Though India still occupies a miniscule place in Coke’s global operations, accounting for about one percent of its worldwide sales, it represents a huge and growing market. That industry executives have not taken the bans lying down is amply clear from Coca-Cola India’s web site, which affirmed within days of the report released by the CSE that tests by the reputed Central Science Laboratory in London had not found pesticide levels in Indian-produced colas beyond those permitted in the European Union. CSE responded that the British independent laboratory only tested samples provided to it by Coca-Cola or Pepsi, not by CSE or other agencies.

Both Coca-Cola and PepsiCo are going on aggressive campaigns to defend their drinks, putting large posters and fliers in shops and food markets in metropolitan centers assuring customers that the soft drinks sold in India are safe. The allegation that multinationals have differing standards for their products in the post-industrial societies, emerging economies and developing countries is one to which all companies profess sensitivity, so it is not surprising that Coca-Cola India’s Aug. 11 2006 news release openly states that “we have the same uncompromising commitment to product safety and quality in our beverages in India that we offer around the world.”

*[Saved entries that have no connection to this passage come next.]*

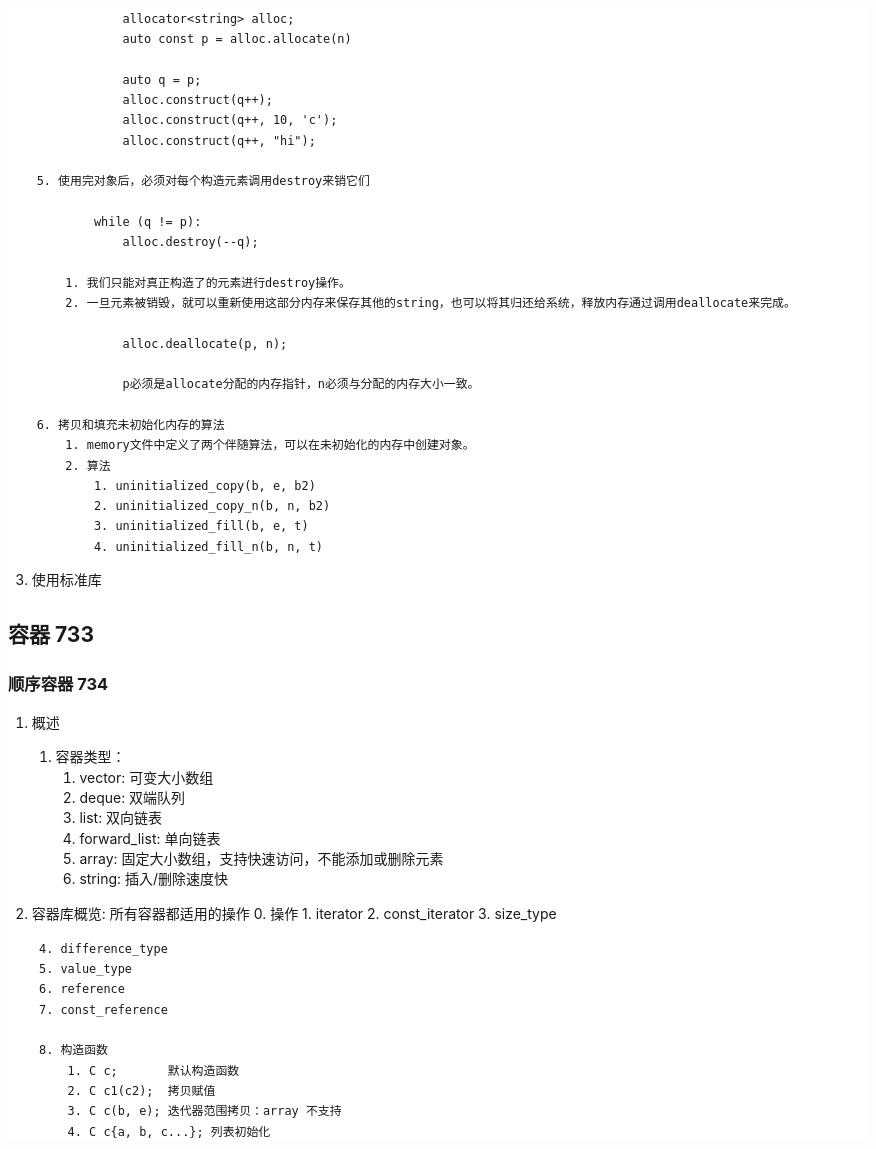                     allocator<string> alloc;
                    auto const p = alloc.allocate(n)

                    auto q = p;
                    alloc.construct(q++);
                    alloc.construct(q++, 10, 'c');
                    alloc.construct(q++, "hi");

        5. 使用完对象后，必须对每个构造元素调用destroy来销它们
            
                while (q != p):
                    alloc.destroy(--q);

            1. 我们只能对真正构造了的元素进行destroy操作。
            2. 一旦元素被销毁，就可以重新使用这部分内存来保存其他的string，也可以将其归还给系统，释放内存通过调用deallocate来完成。

                    alloc.deallocate(p, n);

                    p必须是allocate分配的内存指针，n必须与分配的内存大小一致。

        6. 拷贝和填充未初始化内存的算法
            1. memory文件中定义了两个伴随算法，可以在未初始化的内存中创建对象。
            2. 算法
                1. uninitialized_copy(b, e, b2)
                2. uninitialized_copy_n(b, n, b2)
                3. uninitialized_fill(b, e, t)
                4. uninitialized_fill_n(b, n, t)

3. 使用标准库

## 容器 733
### 顺序容器 734
1. 概述
    1. 容器类型：
        1. vector: 可变大小数组
        2. deque: 双端队列
        3. list: 双向链表
        4. forward_list: 单向链表
        5. array: 固定大小数组，支持快速访问，不能添加或删除元素
        6. string: 插入/删除速度快

2. 容器库概览: 所有容器都适用的操作
    0. 操作
        1. iterator
        2. const_iterator
        3. size_type
        
        4. difference_type
        5. value_type
        6. reference
        7. const_reference
        
        8. 构造函数
            1. C c;       默认构造函数
            2. C c1(c2);  拷贝赋值
            3. C c(b, e); 迭代器范围拷贝：array 不支持
            4. C c{a, b, c...}; 列表初始化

This controversy, however, is only the latest iteration of long-standing differences between CSE and the two cola giants, which together control over 90 percent of India’s soft drinks market. In early 2003, CSE found nearly the same level of pesticides in a large number of samples of both Coke and Pepsi, and a joint committee of both houses of the Indian Parliament affirmed in 2004 its corroboration of CSE’s findings. The Joint Parliamentary Committee, over the next two years, labored to set new standards, which it reconfirmed for proposal to the Bureau of Indian Standards in March 2006. The new standards still await acceptance by the Indian Government.

Coca-Cola has had a more tumultuous history in India than just its disagreements with CSE. The present dispute masks considerations that are in some respects far more serious, or certainly of greater importance. Its bottling plants are under siege, it stands accused of draining scarce water resources and activists and villagers have battled Coca-Cola on the streets and in courts. No one is prepared yet to forecast its demise in India, but the iron-clad laws of karma seem poised to extract the last drop of water from the Cola that promises to keep its consumers feeling forever fresh.

If the allegations of pesticide contamination are true, the levels of pesticide can be brought down to meet international standards. But the inescapable fact remains that Coca-Cola consumes increasingly scarce water resources. Among farmers in India, Coca-Cola and PepsiCo are known as ‘pani chors’ or water thieves. The water table has fallen precipitously in many parts of India, and hundreds of struggles between the beverage giants and local people have been documented around the country.

To take one example: in Kaladera, some 40 kilometers from Jaipur, over 200 villagers from 22 neighboring villages voted to demand the closure of the local Coca-Cola plant, which in nine months ending in December 2003 had extracted nearly 175,000 cubic meters of water on the payment of a meager Rs 24,000 ($525) to the Indian government.

Among the most well-documented of these struggles has been at Plachimada in Kerala, where the Coca-Cola Virudha Samara Samiti [Anti-Coca-Cola Struggle Committee] organized a mass rally in August 2002 to protest the appropriation of 1.5 million litres of water daily by the Coca-Cola company. Hundreds of millions of Indians have no access to safe drinking water, and activists allege that the actions of Coca-Cola and other soft drinks manufacturers are calculated to aggravate acute water shortages. When the political economy of water begins to be understood, Coca-Cola’s place in that narrative will not be insubstantial.